Spain announced an unprecedented plan Saturday to sack Catalonia's separatist leaders, install its own people in their place and call a new local election, using previously untapped constitutional powers to take control of the prosperous region that is threatening to secede.

Catalonia's president responded by making a veiled independence threat, telling lawmakers to come up with a plan to counter Spain's "attempt to wipe out self-government."

Even moderate Catalans were aghast at the scope of the move, greeting Prime Minister Mariano Rajoy's announcement with banging pots and honking cars in the streets of Barcelona, the regional capital.

In a televised address late Saturday, Catalan President Carles Puigdemont called Rajoy's plans to replace him and his cabinet an "attempt to humiliate" Catalonia and an "attack on democracy." He called on the regional parliament to "debate and decide on the attempt to wipe out our self-government and our democracy, and act accordingly."

Puigdemont called Rajoy's move the "the worst attack" on Catalan people and institutions since Gen. Francisco Franco's abolishment of Catalonia's regional government in 1939.

Barcelona mayor Ada Colau, who opposes independence without a valid referendum, called Rajoy's measures "a serious attack" on self-government in Catalonia. Others went further. Catalan parliament speaker Carme Forcadell accused Spain's central authorities of carrying out a coup.

"Mariano Rajoy has announced a de facto coup d'etat with the goal of ousting a democratically elected government," Forcadell said, calling it "an authoritarian blow within a member of the European Union."

After a special Cabinet session to derail Catalonia's independence movement, Rajoy said he wants the country's Senate to allow central ministers to take over the jobs of all senior members of the Catalan government, including control over the regional police, finances and the public media.

Rajoy is also seeking the Senate's approval to assume the power to call a regional election — something that only Catalonia's top leader can do now.
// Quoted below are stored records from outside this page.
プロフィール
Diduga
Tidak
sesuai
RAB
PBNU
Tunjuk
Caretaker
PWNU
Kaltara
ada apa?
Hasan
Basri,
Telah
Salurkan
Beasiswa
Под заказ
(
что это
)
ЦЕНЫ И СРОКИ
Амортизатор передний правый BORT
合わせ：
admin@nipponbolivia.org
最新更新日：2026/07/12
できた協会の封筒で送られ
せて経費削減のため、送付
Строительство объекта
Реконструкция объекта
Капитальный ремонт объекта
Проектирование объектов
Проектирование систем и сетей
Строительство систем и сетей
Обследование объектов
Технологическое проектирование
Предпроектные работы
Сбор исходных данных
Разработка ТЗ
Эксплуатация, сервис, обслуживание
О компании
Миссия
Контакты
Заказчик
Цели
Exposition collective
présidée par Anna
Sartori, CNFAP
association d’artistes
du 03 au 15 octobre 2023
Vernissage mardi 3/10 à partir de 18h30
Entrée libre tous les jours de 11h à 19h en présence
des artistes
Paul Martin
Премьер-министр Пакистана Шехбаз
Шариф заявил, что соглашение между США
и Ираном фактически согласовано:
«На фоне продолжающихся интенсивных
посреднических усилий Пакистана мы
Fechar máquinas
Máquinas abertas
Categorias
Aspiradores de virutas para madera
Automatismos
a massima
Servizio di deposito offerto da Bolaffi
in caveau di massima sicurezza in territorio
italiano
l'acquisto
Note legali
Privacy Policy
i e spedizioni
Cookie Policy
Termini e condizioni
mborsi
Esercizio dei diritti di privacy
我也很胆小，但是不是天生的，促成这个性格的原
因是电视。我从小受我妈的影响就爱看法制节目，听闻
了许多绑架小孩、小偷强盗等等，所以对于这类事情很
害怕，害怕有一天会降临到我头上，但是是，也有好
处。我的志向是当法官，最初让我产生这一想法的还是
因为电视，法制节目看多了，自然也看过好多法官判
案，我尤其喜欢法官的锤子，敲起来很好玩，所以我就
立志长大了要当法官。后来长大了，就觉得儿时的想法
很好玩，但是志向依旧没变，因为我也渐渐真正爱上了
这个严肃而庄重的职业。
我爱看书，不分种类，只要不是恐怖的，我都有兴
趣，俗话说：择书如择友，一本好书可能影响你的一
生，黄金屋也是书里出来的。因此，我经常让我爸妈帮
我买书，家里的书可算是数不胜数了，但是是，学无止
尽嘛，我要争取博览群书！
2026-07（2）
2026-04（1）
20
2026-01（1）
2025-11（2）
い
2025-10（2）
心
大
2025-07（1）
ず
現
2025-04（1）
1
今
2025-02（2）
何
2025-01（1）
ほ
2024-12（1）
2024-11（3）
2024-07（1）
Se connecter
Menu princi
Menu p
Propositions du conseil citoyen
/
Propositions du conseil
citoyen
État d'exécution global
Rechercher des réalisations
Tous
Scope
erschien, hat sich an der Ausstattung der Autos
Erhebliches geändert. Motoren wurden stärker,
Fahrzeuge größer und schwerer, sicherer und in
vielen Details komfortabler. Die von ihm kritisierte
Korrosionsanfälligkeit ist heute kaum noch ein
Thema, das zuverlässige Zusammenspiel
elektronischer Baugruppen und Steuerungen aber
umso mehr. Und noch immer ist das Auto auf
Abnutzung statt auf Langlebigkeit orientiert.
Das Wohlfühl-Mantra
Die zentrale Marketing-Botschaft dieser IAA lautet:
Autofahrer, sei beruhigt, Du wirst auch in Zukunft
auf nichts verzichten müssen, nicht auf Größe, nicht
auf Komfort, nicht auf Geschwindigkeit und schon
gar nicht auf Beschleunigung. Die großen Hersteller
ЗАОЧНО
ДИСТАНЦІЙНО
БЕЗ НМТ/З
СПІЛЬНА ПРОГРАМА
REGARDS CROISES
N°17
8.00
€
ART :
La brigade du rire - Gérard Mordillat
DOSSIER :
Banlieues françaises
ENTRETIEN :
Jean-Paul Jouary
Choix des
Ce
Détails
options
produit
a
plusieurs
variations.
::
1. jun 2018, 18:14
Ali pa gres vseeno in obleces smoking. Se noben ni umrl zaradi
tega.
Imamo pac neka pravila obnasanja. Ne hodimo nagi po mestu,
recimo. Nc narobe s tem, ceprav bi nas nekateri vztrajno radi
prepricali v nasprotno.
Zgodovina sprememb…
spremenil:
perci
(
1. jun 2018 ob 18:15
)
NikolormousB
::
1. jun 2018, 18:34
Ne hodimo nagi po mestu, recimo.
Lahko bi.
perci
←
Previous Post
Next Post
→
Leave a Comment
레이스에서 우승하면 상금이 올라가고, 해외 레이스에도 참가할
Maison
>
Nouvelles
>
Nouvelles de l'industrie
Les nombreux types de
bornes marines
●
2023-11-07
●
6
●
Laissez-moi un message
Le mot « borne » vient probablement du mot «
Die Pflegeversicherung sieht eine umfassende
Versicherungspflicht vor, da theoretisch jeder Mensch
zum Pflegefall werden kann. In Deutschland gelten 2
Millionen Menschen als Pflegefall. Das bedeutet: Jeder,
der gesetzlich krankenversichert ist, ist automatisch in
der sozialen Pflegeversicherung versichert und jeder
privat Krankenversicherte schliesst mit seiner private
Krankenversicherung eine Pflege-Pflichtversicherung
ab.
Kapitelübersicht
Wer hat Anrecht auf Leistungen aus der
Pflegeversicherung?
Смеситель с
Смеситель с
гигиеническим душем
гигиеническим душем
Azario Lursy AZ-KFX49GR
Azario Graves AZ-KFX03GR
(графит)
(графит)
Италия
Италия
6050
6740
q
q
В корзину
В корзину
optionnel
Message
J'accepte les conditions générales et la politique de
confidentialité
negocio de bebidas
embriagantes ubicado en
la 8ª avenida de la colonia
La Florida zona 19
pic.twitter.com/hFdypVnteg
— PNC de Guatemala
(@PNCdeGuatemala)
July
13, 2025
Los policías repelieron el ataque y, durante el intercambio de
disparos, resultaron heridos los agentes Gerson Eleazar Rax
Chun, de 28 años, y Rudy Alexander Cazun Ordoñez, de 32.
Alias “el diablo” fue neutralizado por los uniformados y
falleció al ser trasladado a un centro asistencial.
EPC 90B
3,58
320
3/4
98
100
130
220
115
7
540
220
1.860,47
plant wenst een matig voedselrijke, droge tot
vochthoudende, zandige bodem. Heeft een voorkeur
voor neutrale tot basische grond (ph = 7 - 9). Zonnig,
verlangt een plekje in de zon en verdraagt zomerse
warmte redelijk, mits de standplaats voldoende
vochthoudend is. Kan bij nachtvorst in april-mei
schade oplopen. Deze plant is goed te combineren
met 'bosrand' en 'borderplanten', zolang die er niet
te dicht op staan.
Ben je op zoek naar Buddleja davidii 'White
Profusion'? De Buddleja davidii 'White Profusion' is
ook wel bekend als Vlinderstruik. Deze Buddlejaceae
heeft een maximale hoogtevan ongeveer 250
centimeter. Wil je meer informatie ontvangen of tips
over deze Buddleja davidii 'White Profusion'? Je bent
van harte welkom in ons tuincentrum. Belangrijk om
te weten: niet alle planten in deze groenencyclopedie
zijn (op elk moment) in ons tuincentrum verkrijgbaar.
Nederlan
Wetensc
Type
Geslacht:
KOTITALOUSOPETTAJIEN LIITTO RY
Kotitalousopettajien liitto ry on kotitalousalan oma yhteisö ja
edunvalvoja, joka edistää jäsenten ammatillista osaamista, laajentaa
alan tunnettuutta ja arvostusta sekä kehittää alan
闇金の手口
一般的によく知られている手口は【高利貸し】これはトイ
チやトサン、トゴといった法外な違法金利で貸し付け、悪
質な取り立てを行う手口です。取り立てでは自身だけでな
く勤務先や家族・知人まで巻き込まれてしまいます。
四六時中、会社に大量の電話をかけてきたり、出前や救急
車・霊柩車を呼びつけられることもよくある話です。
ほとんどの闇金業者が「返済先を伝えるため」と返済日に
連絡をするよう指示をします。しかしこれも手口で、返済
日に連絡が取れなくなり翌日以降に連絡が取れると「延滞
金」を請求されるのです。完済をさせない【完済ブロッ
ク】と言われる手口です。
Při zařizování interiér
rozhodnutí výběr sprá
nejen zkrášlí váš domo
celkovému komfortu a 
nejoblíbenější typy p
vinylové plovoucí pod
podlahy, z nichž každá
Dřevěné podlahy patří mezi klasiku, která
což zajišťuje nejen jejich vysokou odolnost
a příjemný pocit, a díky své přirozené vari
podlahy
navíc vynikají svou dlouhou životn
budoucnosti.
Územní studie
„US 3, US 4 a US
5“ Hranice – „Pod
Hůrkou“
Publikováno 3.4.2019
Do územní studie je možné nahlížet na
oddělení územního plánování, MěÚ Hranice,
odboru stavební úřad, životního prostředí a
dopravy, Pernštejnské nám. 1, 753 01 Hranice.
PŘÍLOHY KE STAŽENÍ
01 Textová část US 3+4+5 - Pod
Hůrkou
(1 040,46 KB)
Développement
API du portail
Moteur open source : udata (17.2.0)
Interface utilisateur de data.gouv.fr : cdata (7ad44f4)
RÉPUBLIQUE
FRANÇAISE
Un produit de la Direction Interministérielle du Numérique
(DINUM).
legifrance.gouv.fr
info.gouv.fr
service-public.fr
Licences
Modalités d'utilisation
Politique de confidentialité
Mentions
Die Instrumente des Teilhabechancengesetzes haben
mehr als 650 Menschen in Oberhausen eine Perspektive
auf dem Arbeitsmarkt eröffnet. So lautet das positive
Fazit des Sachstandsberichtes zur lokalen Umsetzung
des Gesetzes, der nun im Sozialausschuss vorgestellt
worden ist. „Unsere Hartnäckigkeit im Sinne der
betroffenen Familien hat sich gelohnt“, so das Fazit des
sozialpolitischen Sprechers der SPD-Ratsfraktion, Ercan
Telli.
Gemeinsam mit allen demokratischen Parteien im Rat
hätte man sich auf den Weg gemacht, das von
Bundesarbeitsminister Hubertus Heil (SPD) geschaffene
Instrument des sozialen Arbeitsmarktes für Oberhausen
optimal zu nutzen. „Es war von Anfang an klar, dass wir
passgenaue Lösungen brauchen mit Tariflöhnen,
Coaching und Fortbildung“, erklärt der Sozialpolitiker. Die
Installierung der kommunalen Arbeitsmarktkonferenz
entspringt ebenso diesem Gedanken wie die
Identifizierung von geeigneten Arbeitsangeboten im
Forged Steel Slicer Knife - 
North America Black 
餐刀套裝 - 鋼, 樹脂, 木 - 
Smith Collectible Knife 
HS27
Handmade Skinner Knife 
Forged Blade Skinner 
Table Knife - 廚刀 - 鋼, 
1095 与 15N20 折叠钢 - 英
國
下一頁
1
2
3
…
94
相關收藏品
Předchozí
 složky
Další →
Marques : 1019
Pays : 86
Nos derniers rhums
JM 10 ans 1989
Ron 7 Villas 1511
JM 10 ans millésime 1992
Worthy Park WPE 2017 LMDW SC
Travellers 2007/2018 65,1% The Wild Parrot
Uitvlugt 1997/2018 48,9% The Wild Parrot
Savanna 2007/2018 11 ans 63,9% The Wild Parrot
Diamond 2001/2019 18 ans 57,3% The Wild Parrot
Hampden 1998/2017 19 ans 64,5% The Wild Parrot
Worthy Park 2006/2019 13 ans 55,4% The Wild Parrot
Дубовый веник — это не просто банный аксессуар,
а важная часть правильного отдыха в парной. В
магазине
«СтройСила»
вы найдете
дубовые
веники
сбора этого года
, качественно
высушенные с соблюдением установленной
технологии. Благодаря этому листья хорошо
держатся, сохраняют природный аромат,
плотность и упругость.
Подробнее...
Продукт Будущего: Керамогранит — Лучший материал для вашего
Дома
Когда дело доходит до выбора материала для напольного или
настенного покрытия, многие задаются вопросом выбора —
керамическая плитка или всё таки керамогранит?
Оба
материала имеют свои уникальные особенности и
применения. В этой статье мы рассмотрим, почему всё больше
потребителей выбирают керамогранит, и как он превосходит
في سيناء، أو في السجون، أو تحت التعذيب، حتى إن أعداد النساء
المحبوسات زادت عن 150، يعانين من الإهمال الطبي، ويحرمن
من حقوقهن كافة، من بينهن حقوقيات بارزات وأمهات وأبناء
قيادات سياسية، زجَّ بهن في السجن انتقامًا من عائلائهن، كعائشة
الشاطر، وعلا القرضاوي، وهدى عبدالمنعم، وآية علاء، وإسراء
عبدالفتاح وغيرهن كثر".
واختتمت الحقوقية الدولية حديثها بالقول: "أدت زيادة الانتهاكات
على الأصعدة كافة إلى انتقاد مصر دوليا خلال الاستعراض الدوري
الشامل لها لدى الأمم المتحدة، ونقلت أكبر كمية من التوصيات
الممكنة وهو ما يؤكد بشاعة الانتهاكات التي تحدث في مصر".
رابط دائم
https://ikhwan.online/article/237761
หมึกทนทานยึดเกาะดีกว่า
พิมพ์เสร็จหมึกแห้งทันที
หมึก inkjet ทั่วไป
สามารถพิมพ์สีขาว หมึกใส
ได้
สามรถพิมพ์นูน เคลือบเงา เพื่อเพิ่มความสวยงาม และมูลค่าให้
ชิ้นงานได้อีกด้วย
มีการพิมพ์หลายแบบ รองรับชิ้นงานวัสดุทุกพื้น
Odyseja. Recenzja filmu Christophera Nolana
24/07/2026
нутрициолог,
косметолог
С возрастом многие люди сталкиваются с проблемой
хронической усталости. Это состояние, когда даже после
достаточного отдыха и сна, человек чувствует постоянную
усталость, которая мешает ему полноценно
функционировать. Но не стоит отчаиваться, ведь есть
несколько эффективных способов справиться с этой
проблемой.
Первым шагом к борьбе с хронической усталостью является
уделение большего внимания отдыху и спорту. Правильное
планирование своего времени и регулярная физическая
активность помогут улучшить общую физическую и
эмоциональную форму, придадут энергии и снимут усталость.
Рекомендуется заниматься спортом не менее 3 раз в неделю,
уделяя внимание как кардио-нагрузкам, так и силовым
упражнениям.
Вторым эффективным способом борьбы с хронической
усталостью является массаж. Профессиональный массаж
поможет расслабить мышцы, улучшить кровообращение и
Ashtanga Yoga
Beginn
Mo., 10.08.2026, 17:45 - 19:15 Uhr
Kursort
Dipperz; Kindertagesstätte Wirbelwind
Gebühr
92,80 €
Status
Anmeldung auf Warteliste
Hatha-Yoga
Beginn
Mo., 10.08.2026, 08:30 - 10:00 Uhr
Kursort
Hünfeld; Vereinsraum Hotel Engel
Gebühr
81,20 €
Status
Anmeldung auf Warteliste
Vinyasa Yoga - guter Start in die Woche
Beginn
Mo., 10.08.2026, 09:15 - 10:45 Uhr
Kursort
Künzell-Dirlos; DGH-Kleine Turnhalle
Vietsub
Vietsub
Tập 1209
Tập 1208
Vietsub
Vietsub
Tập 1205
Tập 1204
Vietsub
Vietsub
The vice-president of the Senate says a session next Friday will vote on the measures. Conservative senator Pedro Sanz told reporters a special commission of 27 senators will make a first assessment of the measures Tuesday. He said Puigdemont can appeal the moves by appearing before the commission before noon Thursday or by sending an envoy.

Rajoy's ruling Popular Party has an absolute majority in the chamber and is expected to receive wide support from opposition senators for measures to protect Spanish unity.

In response, protesters wrapped in red-and-yellow Catalan flags flooded the streets of central Barcelona on Saturday, holding up signs calling for freedom.

About 450,000 people joined the protest, according to police, although an anti-secession group put the number at 85,000. The demonstration had originally been called to protest the detention of two pro-independence activists who are awaiting possible sedition charges, but it turned into an outcry over Rajoy's takeover move.